▸ Trecho selecionado
Com o início da guerra e a captura de soldados iraquianos pelos exércitos anglo-americanos, coloca-se a questão do tratamento que será dispensado a esses prisioneiros. Até por razões políticas, os soldados e o baixo oficialato das forças de Saddam Hussein deverão ser relativamente bem-tratados.
A questão muda de figura quando se pensa no destino dos oficiais mais graduados e colaboradores próximos de Saddam Hussein. Não há dúvida de que muitos deles cometeram crimes terríveis -como o ataque com armas químicas contra a população curda de Halabja, em 1988- e merecem ser julgados por seus atos.
O ideal seria que esses réus fossem encaminhados para algum tribunal "ad hoc" das Nações Unidas ou para o Tribunal Penal Internacional, embora essa possibilidade pareça muito remota diante das novas e das velhas rusgas entre Washington e a ONU. O mais provável é que os EUA providenciem o julgamento desses acusados em cortes militares de exceção.
Em termos de direitos humanos, as perspectivas são as piores possíveis. O que os EUA vêm fazendo com os prisioneiros capturados no Afeganistão é uma afronta às leis da paz e da guerra. E não é apenas o governo. O Judiciário norte-americano, outrora conhecido por sua tradição de independência, está, ainda que não uniformemente, corroborando os abusos perpetrados pelo Executivo.
Foi particularmente chocante a recente decisão de um tribunal federal de apelações de Washington. Segundo o acórdão, publicado no último dia 13, um grupo -12 cidadãos kuaitianos, dois australianos e dois britânicos- preso na base norte-americana de Guantánamo (Cuba) não pode recorrer à Justiça dos EUA para contestar a legalidade de sua prisão nem para protestar contra as condições de seu confinamento. A corte afirmou que os tribunais americanos não têm jurisdição sobre seu caso.

▸ Material fornecido

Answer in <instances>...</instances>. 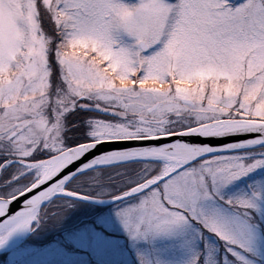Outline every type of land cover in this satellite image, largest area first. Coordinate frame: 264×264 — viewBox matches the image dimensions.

▸ O que fazer
Prossiga o texto acima sobre o destino dos prisioneiros iraquianos, começando logo após a última frase apresentada.

▸ Resposta escrita
O episódio ganha ares surrealistas nas palavras de um dos magistrados: "Eles não podem pedir sua libertação com base em violações à Constituição dos EUA ou a tratados ou à lei federal; os tribunais não estão abertos para eles", escreveu o juiz A. Raymond, da Corte de Apelações para o Distrito de Columbia. "Não vemos por que, ou como, o habeas corpus poderia estar disponível a estrangeiros fora dos EUA quando proteções constitucionais básicas não estão", continua Raymond.
Se prisioneiros capturados por militares dos EUA, sob custódia de forças norte-americanas e numa base que ostenta a bandeira do país não estão sob jurisdição americana, a quem então estarão sujeitos? As consequências lógicas dessa sentença não são triviais: os detidos ficam numa espécie de limbo jurídico; não estão sob proteção de legislação nenhuma, o que tornaria lícito a seus captores deles fazer o que bem entender sem ter de prestar contas a ninguém. Levado ao extremo o raciocínio, os prisioneiros poderiam até mesmo ser exterminados sem ter nem mesmo direito a julgamento.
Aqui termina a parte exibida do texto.